WHAT NEEDS TO BE DONE: Images excluded, return every record exactly as it reads.

Source records:
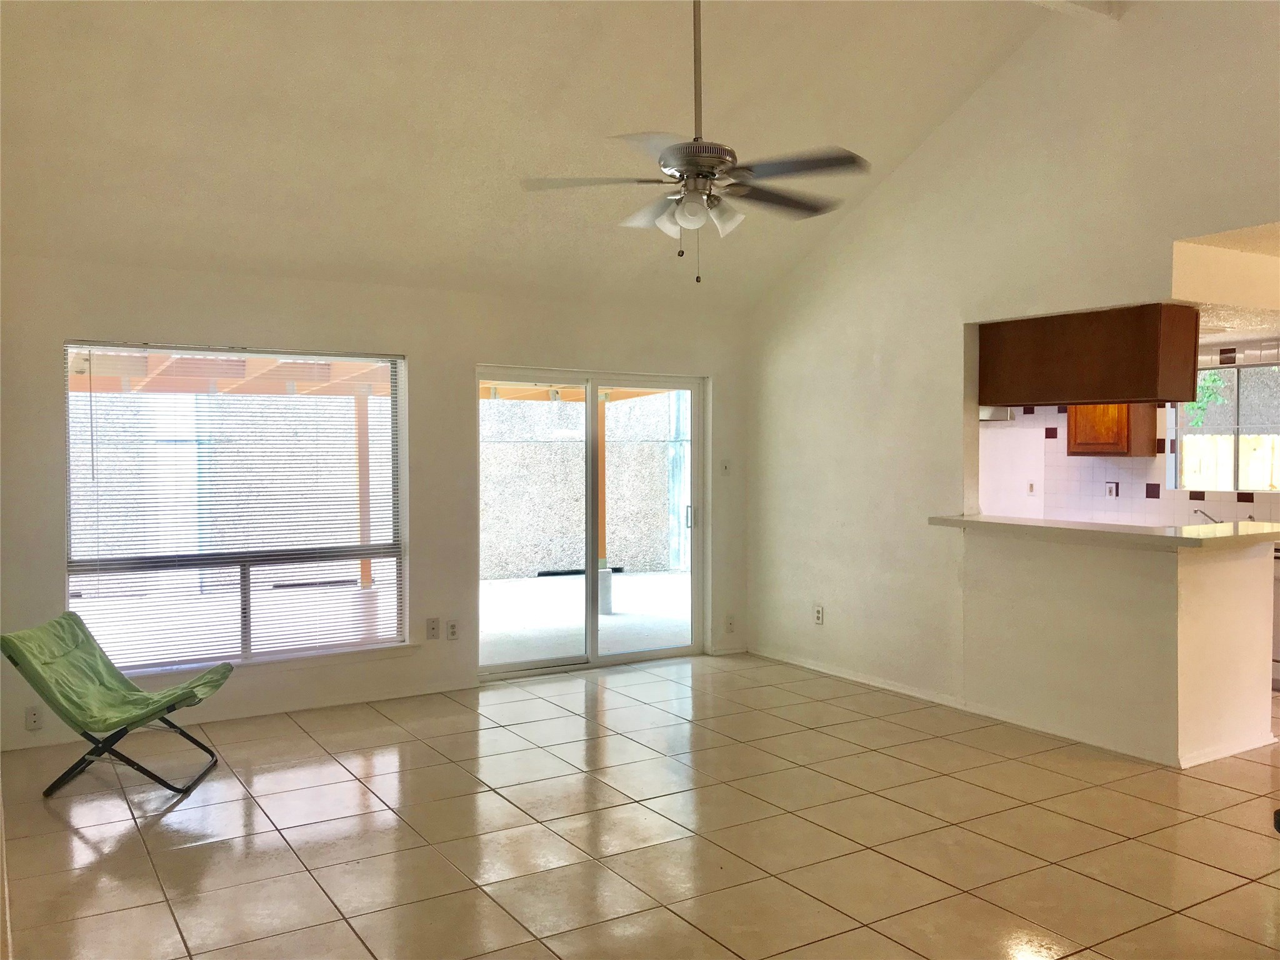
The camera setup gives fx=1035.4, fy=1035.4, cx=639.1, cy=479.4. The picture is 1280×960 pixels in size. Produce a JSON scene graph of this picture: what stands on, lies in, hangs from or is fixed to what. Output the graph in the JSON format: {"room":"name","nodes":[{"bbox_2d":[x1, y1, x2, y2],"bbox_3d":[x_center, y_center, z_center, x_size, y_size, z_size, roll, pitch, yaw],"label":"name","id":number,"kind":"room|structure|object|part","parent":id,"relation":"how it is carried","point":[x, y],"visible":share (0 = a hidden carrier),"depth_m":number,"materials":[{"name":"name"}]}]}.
{"room":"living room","nodes":[
{"label":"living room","id":0,"kind":"room"},
{"bbox_2d":[0,251,753,751],"bbox_3d":[-1.313,0.059,6.234,5.033,2.462,0.165,-1,2,-32],"label":"back wall","id":1,"kind":"structure","parent":0,"point":[425,364],"depth_m":5.93,"materials":[{"name":"paint"}]},
{"bbox_2d":[25,706,43,730],"bbox_3d":[-2.974,1.172,5.086,0.073,0.115,0.010,-1,2,-32],"label":"wall socket","id":2,"kind":"object","parent":1,"relation":"attached to","point":[30,714],"visible":0.98,"depth_m":5.08,"materials":[{"name":"white plastic"}]},
{"bbox_2d":[61,341,408,673],"bbox_3d":[-2.155,0.148,5.704,1.707,1.734,0.111,-1,2,-32],"label":"window","id":3,"kind":"structure","parent":1,"relation":"in","point":[247,622],"depth_m":5.71,"materials":[{"name":"glass"}]},
{"bbox_2d":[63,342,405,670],"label":"window blind","id":4,"kind":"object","parent":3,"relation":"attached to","point":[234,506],"visible":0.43,"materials":[{"name":"white plastic"}]},
{"bbox_2d":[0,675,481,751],"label":"baseboard","id":5,"kind":"structure","parent":1,"relation":"attached to","point":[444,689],"depth_m":5.73,"materials":[{"name":"white paint"}]},
{"bbox_2d":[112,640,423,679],"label":"window sill","id":6,"kind":"structure","parent":1,"relation":"attached to","point":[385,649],"depth_m":5.76,"materials":[{"name":"white paint"}]},
{"bbox_2d":[425,616,439,638],"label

ANSWER TO THE EXERCISE:
The camera setup gives fx=1035.4, fy=1035.4, cx=639.1, cy=479.4. The picture is 1280×960 pixels in size. Produce a JSON scene graph of this picture: what stands on, lies in, hangs from or is fixed to what. Output the graph in the JSON format: {"room":"name","nodes":[{"bbox_2d":[x1, y1, x2, y2],"bbox_3d":[x_center, y_center, z_center, x_size, y_size, z_size, roll, pitch, yaw],"label":"name","id":number,"kind":"room|structure|object|part","parent":id,"relation":"how it is carried","point":[x, y],"visible":share (0 = a hidden carrier),"depth_m":number,"materials":[{"name":"name"}]}]}.
{"room":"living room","nodes":[
{"label":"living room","id":0,"kind":"room"},
{"bbox_2d":[0,251,753,751],"bbox_3d":[-1.313,0.059,6.234,5.033,2.462,0.165,-1,2,-32],"label":"back wall","id":1,"kind":"structure","parent":0,"point":[425,364],"depth_m":5.93,"materials":[{"name":"paint"}]},
{"bbox_2d":[25,706,43,730],"bbox_3d":[-2.974,1.172,5.086,0.073,0.115,0.010,-1,2,-32],"label":"wall socket","id":2,"kind":"object","parent":1,"relation":"attached to","point":[30,714],"visible":0.98,"depth_m":5.08,"materials":[{"name":"white plastic"}]},
{"bbox_2d":[61,341,408,673],"bbox_3d":[-2.155,0.148,5.704,1.707,1.734,0.111,-1,2,-32],"label":"window","id":3,"kind":"structure","parent":1,"relation":"in","point":[247,622],"depth_m":5.71,"materials":[{"name":"glass"}]},
{"bbox_2d":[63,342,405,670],"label":"window blind","id":4,"kind":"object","parent":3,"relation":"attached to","point":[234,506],"visible":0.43,"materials":[{"name":"white plastic"}]},
{"bbox_2d":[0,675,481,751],"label":"baseboard","id":5,"kind":"structure","parent":1,"relation":"attached to","point":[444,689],"depth_m":5.73,"materials":[{"name":"white paint"}]},
{"bbox_2d":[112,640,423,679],"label":"window sill","id":6,"kind":"structure","parent":1,"relation":"attached to","point":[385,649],"depth_m":5.76,"materials":[{"name":"white paint"}]},
{"bbox_2d":[425,616,439,638],"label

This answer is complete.